CPR training equates to personal education:
- The presence of an AED in the lobby will evoke discussion while awaiting the elevator.
- It is an easy matter to place a comprehensive manual in every mailbox, annually.
- Dedicated websites can go through the rescue procedures to any detail level.
- Seminars and CPR training can be scheduled at regular intervals within each building.
A good example of how AED awareness can spread through the community can be read here, whereby an iPhone app alerts nearby CPR people. The compact, common features of high rises make heart safety expertise easy and affordable to obtain, and the residents can be expected to embrace this network as a shared amenity, knowing it is there for their health interests alone.
In-suite security completes the fabric
One limitation remaining to address is the fact that 85% of SCA’s occur in the home, and a large fraction of these are not witnessed.

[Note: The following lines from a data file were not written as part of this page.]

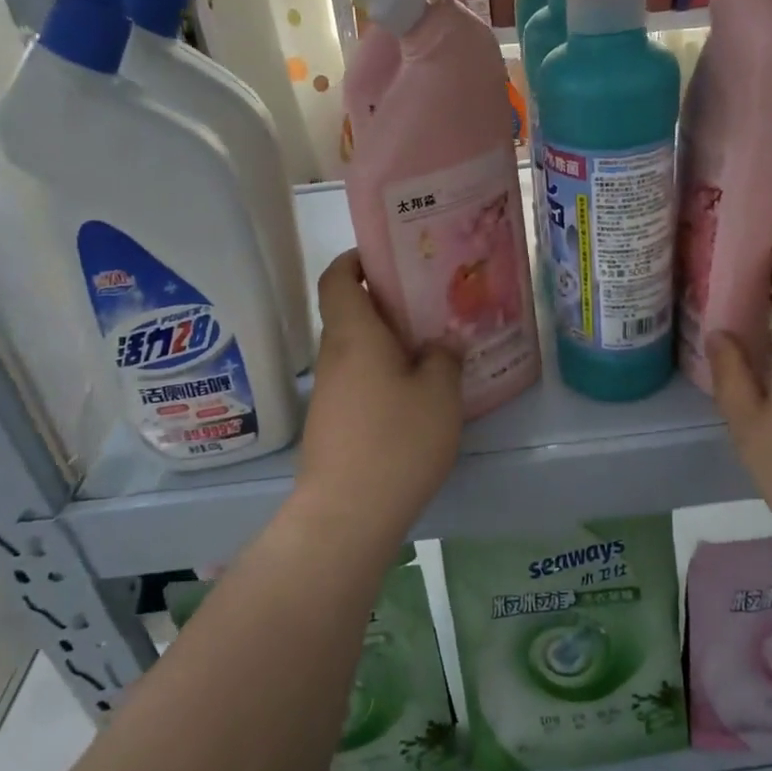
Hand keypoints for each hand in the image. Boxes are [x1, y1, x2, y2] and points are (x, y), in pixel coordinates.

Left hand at [295, 251, 462, 539]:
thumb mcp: (439, 394)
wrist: (348, 513)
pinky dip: (381, 376)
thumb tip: (440, 343)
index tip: (385, 257)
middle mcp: (334, 357)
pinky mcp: (331, 424)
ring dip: (386, 344)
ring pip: (356, 352)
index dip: (355, 260)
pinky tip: (414, 396)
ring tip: (430, 351)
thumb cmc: (397, 441)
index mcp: (354, 335)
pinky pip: (357, 382)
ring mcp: (328, 393)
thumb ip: (443, 358)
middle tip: (428, 306)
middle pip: (349, 314)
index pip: (337, 279)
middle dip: (384, 304)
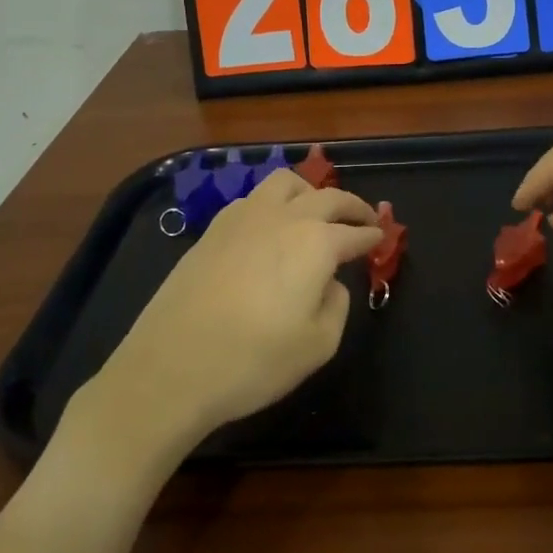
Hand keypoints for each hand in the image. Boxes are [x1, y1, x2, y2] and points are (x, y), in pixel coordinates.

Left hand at [70, 168, 381, 455]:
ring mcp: (243, 218)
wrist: (170, 369)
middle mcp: (283, 218)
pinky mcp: (212, 230)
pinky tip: (270, 226)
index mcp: (316, 242)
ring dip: (309, 191)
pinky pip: (252, 199)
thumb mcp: (318, 345)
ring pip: (285, 183)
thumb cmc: (253, 361)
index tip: (382, 238)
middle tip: (363, 218)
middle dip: (351, 205)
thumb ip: (336, 304)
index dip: (372, 235)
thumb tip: (330, 282)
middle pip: (327, 196)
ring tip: (315, 210)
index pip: (354, 232)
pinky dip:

Cellular alerts grant high rise people, living or working alone, one last wish at this moment.
Cell phone applications allow one-button pressing to alert 6 to 10 people within the building complex. Thus, someone in crisis has one last option at hand to alert that volunteer network, even if nobody else is there to witness their incident. Even with just 5-10 seconds before losing consciousness, these victims nonetheless can be accessed and resuscitated in time.
This wireless technology can intervene with any heart attack, stroke or serious falling incident – and offers broad protection against these principal hazards and other trauma. Building complexes can become tidy heart havens if we want them to be – with radical savings in lives, medical treatment, and EMS resources.

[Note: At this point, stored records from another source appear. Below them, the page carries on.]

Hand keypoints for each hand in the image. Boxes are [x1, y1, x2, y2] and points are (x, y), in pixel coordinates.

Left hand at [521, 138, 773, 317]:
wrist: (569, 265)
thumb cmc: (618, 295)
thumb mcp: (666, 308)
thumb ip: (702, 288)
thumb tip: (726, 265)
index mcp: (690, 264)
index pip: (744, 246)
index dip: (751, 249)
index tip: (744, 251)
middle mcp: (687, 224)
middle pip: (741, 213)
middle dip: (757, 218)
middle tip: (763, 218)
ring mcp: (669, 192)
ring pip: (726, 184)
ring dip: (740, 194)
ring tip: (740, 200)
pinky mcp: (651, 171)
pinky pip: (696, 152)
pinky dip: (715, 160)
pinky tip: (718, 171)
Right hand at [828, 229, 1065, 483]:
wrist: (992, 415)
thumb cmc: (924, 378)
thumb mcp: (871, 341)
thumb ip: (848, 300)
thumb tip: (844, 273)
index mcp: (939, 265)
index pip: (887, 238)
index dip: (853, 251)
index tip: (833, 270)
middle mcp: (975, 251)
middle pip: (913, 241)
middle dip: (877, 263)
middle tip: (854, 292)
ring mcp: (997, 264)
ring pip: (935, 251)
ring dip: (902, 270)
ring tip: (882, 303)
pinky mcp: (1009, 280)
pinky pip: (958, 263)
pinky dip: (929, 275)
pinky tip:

Summary – Converting to a HeartSmart™ Community
Tandem AED/EMS will raise building complexes from ‘unsafe’ to ‘safest’ status, and deftly repair this physical gap in EMS services. Indeed, any building adjacent to a high rise protected by this topology can share its single AED, and share volunteers from/to their surrounding footprint.
Once mandated (and there is no reason why municipalities could not amend their existing fire codes today) these AED-smart communities will mature independent of EMS and health care funding, freeing the AED phenomenon to at last find fruition on its own merits, via the same folks it will protect. Not simply an incremental improvement – SCA survival is expected to be an order of difference higher – it represents a complete sea change in pro-active heart safety, and a cornerstone within any AED Registry, heart surveillance or NG 9-1-1 scheme.
At this stage AED/EMS need not be foisted onto fire department administrators as a sole plan of action. CPR communities and trainers are there for precisely this purpose – and they can rightly be granted every opportunity to proudly perform as neighbors and citizens.
Thereafter, if a paramedic arrives at the ten minute mark, to consolidate the rescue and transport the patient to hospital, start hypothermia – and all aftercare – the patient will have a 75+% chance of survival without brain damage. It will be OK, too, if the ladder and pumper trucks remain at the fire hall. The NG 9-1-1 dispatcher will note that this high rise has a networked AED, and instead may assign a 9-1-1 SCA specialist to support the assisting parties if needed, or connect to live medical direction.
This SCA will still be a grave emergency, yes. But a patient 95% doomed by an overstretched response time from a single responding agency? – not any more.